Using HTablePool in a single threaded application doesn't offer more
than just storage for your HTables.
Hope that helps,
J-D
On Sat, Oct 1, 2011 at 4:05 AM, Christopher Dorner
<[email protected]> wrote:
Hallo,
i am building a RDF Store using HBase and experimenting with different index
tables and Schema Designs.
For the input, i have a File where each line is a RDF triple in N3 Format.
I need to write to multiple Tables since i need to build several index
tables. For the sake of reducing IO and not reading the file a few times i
want to do that in one Map-Only Job. Later the file will contain a few
million triples.
I am experimenting in Pseudo-Distributed-Mode so far but will be able to run
it on our cluster soon.
Storing the data in the Tables does not need to be speed-optimized at any
cost, but i just want to do it as simple and fast as possible.
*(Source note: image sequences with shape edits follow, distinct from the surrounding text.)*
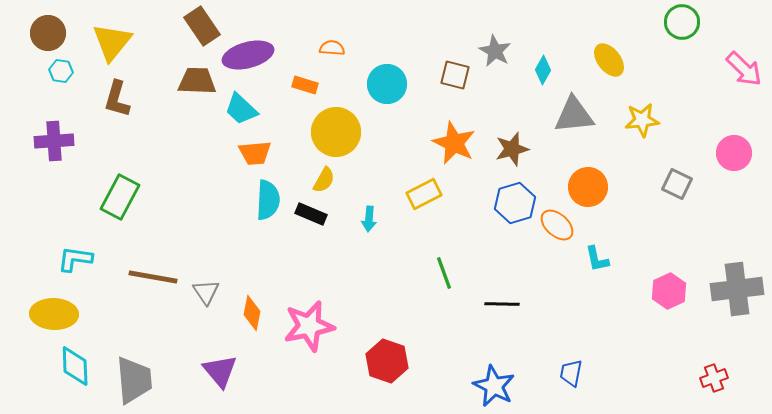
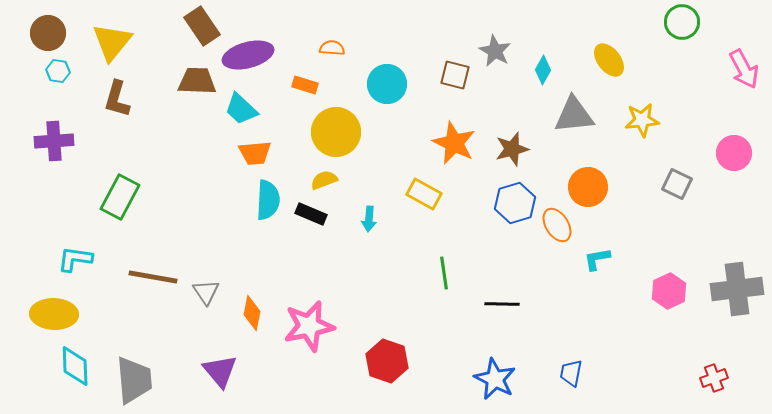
pink arrow at (744, 69): rotated 18 degrees clockwise
cyan hexagon at (61, 71): moved 3 px left
yellow semicircle at (324, 180): rotated 140 degrees counterclockwise
yellow rectangle at (424, 194): rotated 56 degrees clockwise
orange ellipse at (557, 225): rotated 16 degrees clockwise
cyan L-shape at (597, 259): rotated 92 degrees clockwise
green line at (444, 273): rotated 12 degrees clockwise
blue star at (494, 386): moved 1 px right, 7 px up
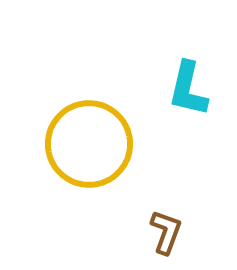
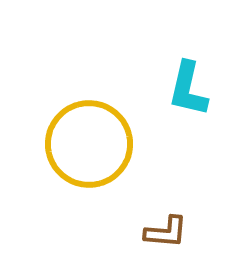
brown L-shape: rotated 75 degrees clockwise
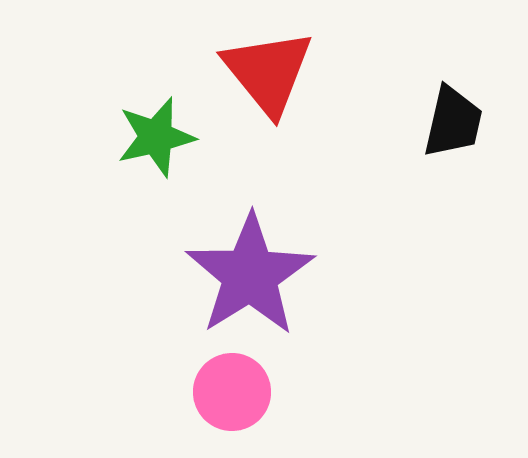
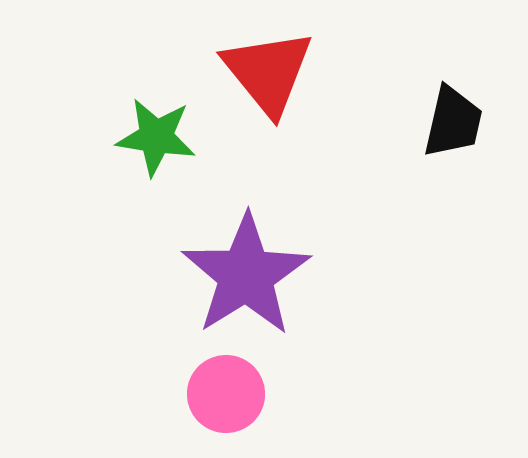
green star: rotated 22 degrees clockwise
purple star: moved 4 px left
pink circle: moved 6 px left, 2 px down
What is the best way to write to more than 1 table in one Map-Task?
a)
I can either use "MultiTableOutputFormat.class" and write in map() using:
Put put = new Put(key);
put.add(kv);
context.write(tableName, put);
Can i write to e.g. 6 Tables in this way by creating a new Put for each
table?
But how can i turn off autoFlush and set writeBufferSize in this case?
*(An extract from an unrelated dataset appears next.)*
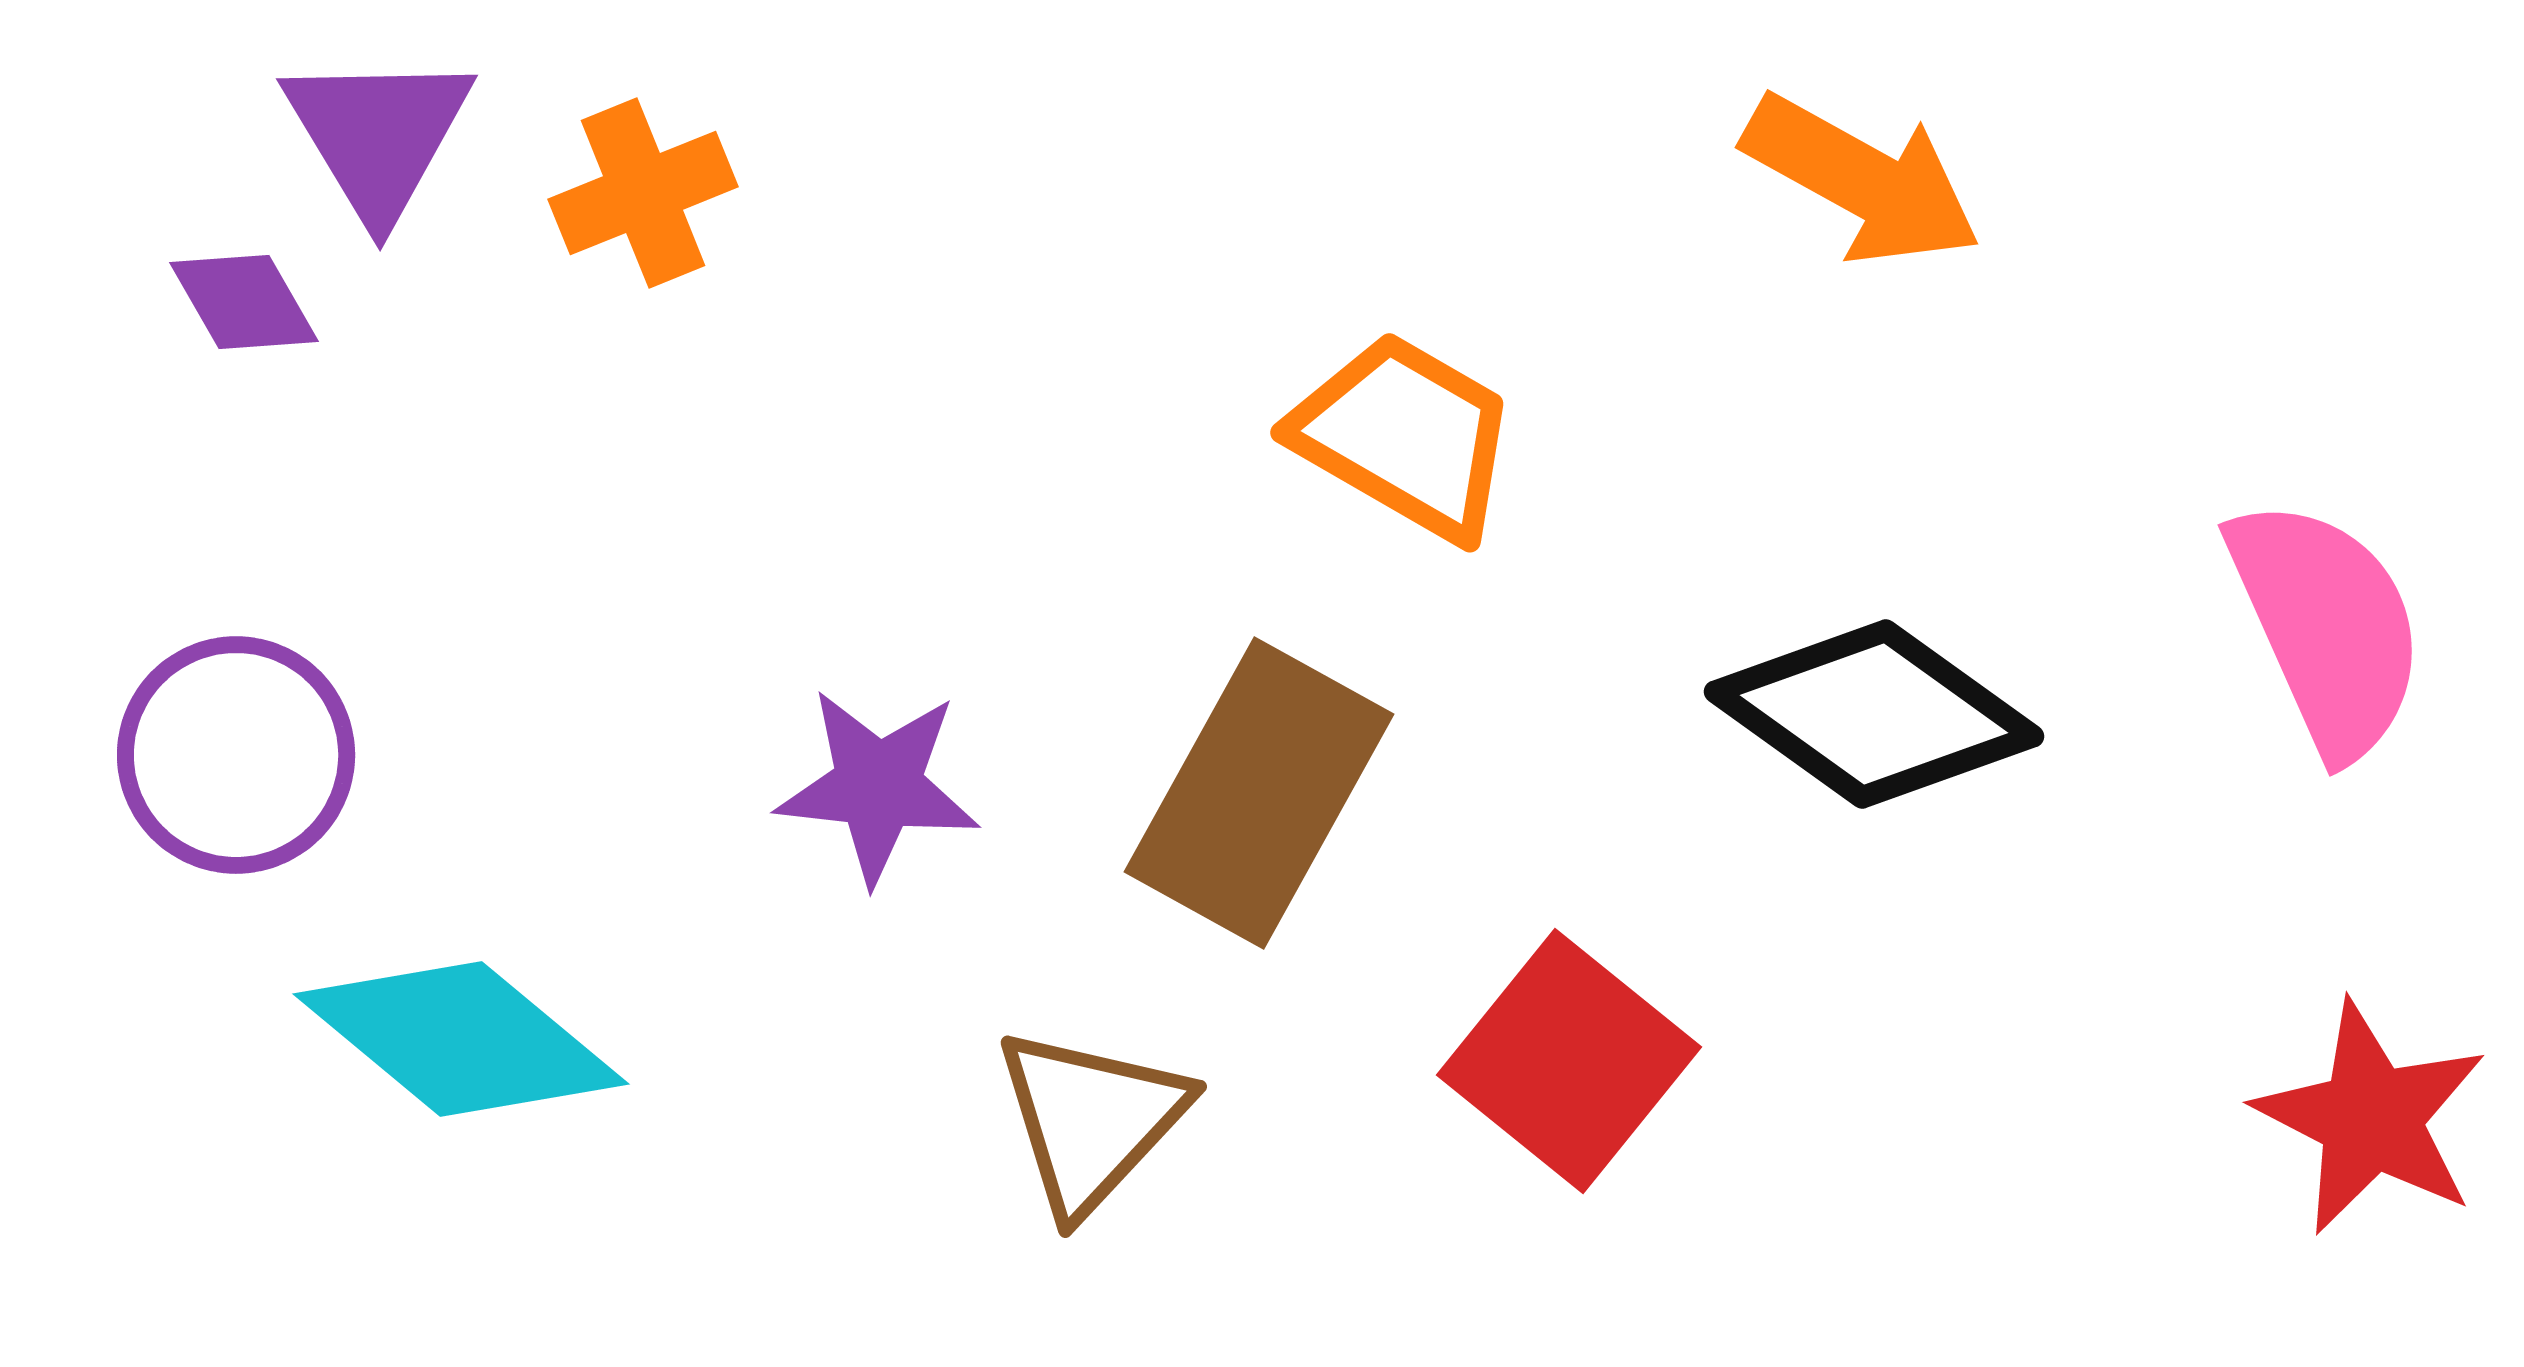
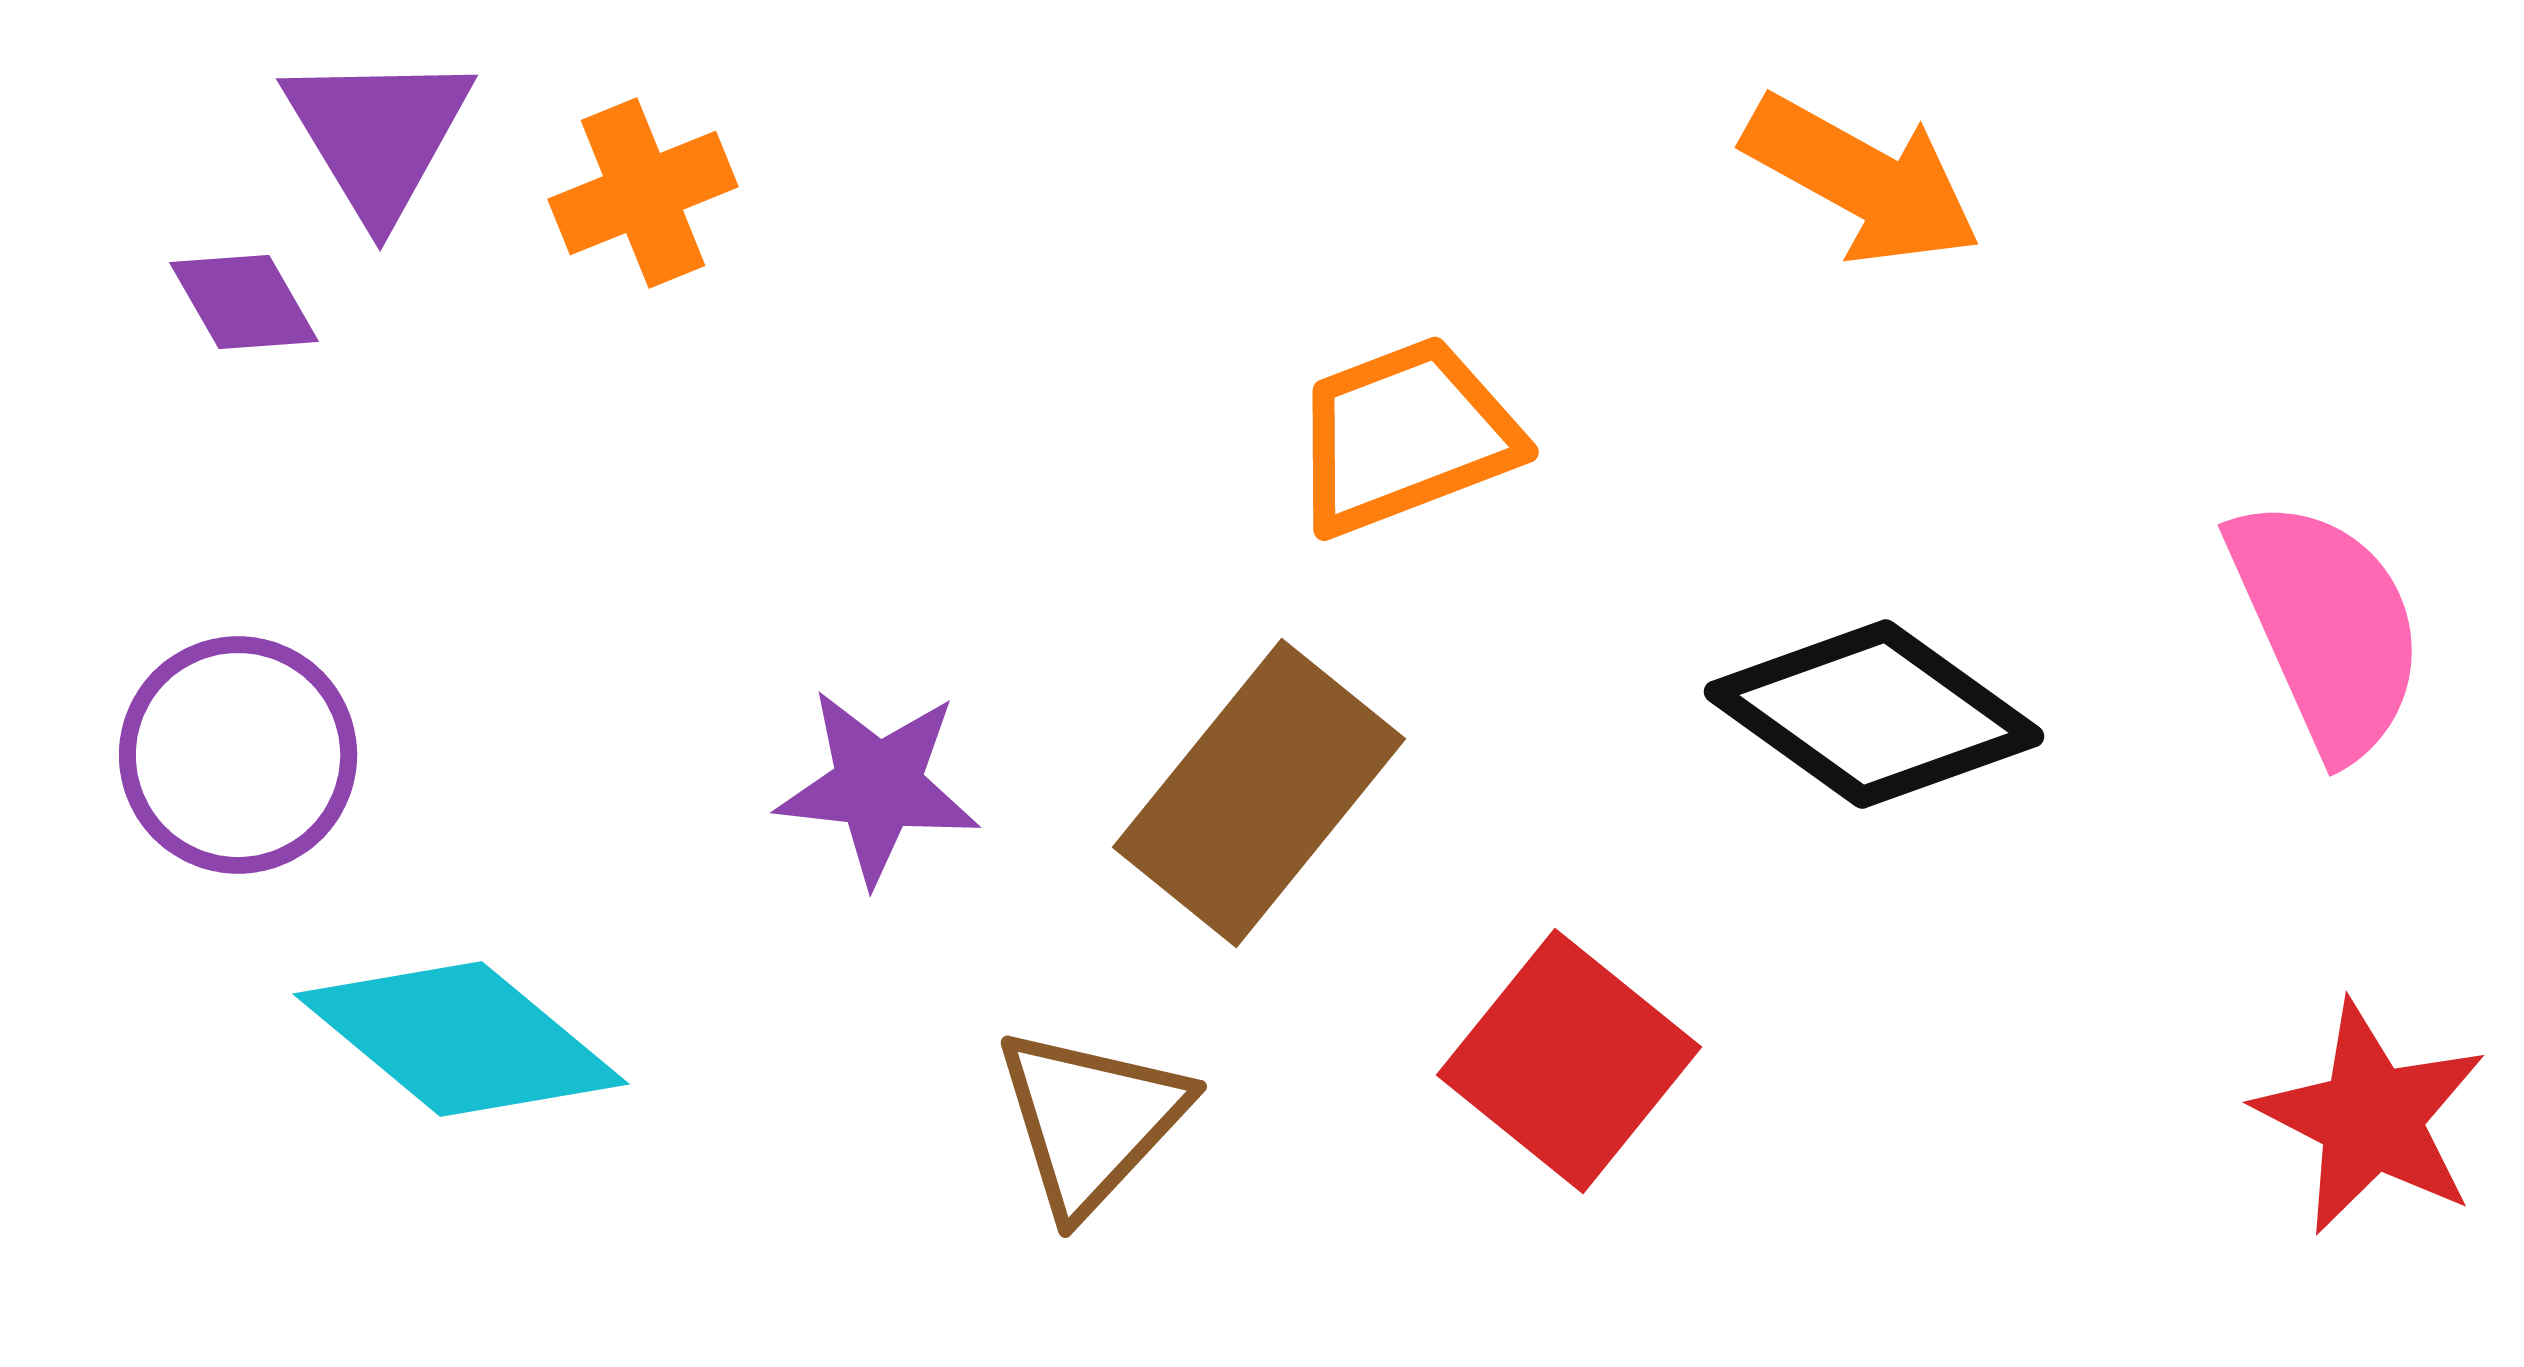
orange trapezoid: rotated 51 degrees counterclockwise
purple circle: moved 2 px right
brown rectangle: rotated 10 degrees clockwise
Because i think autoflush is not that good in this case of putting lots of
values.
b)
I can use an instance of HTable in the Mapper class. Then i can set
autoFlush and writeBufferSize and write to the table using:
HTable table = new HTable(config, tableName);
table.put(put);
But it is recommended to use only one instance of HTable, so i would need to
do
table = new Table();
for each table i want to write to. Is that still fine with 6 tables?
I stumbled upon HTablePool. Is this for these scenarios?
Thank You and Regards,
Christopher